We study the L4 microkernel and write the “Hello world” application for the Xameleon system

    If you have ever studied the C language or come across a new development environment, then you have probably written at least once the simplest application that displays “Hello world”. So, one of the possible options in C is: Save this code to the “hello.c” file and use the gcc compiler to compile the executable file using the following command: As a result, if the compiler, header files and libraries are installed on your system, we get the executable file hello. Let's execute it: Elementary? Until you decide to build and run this application, for example, under the control of your own written operating system.

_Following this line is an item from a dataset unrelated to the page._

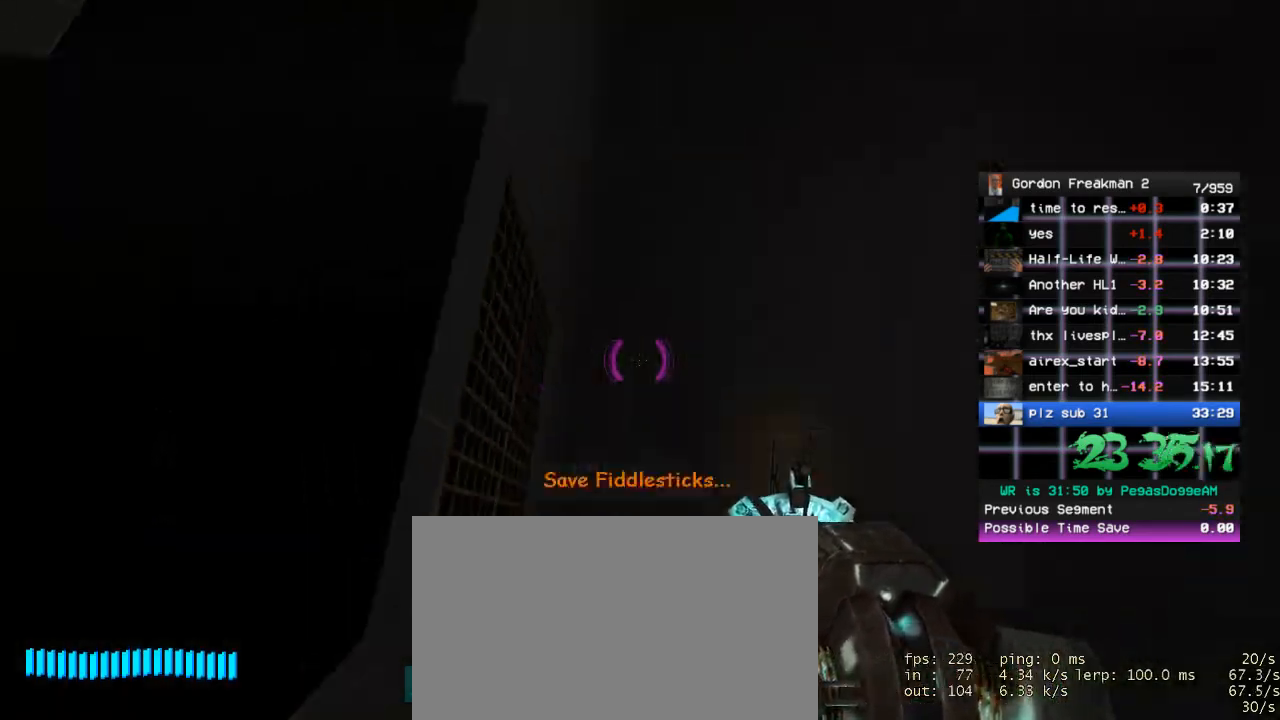
{"keys": ["d"], "mouse": [], "events": [[100, "d", "down"], [200, "w", "down"], [250, "space", "down"], [383, "w", "up"], [433, "space", "up"]]}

Further, I will talk in detail about this process and bet that not everyone will find the strength to read the article to the end.

    int main(int argc, char * argv[], char * envp[])
    puts("Hello world!");
    return 0;

    gcc hello.c -o hello


    First, a little theory and simple things. Let's try to collect not an executable, but an object file. To do this, we need the following command:
    gcc -c hello.c
    as a result, we get the object file hello.o. What is typical for object files? Their code is positionally independent, the object files contain tables of imported and exported functions and variables, and, more interesting for us, the code is not very dependent on the software platform, but is tied to the processor architecture. Why this is important, I will tell you later, and now take a closer look at the contents of the object file using the following command:
    objdump -hxS hello.o

    Object file header Used sections and their size
    hello.o: file format elf32-i386
    architecture: i386, flags 0x00000011:
    start address 0x00000000

    Idx Name Size VMA LMA File off Algn
    0 .text 0000002e 00000000 00000000 00000034 2**2
    1 .data 00000000 00000000 00000000 00000064 2**2
    2 .bss 00000000 00000000 00000000 00000064 2**2
    3 .rodata 0000000d 00000000 00000000 00000064 2**0
    4 .comment 00000012 00000000 00000000 00000071 2**0
    5 .note.GNU-stack 00000000 00000000 00000000 00000083 2**0

    The .text section contains the assembler code of the hello main function. As you can see from the example, the program code size is 46 bytes (0x24) The date section is empty, because our example does not use static and global variables that would be stored in this section. Finally, the 13-byte (0xd) .rodata section contains the string “Hello world!”.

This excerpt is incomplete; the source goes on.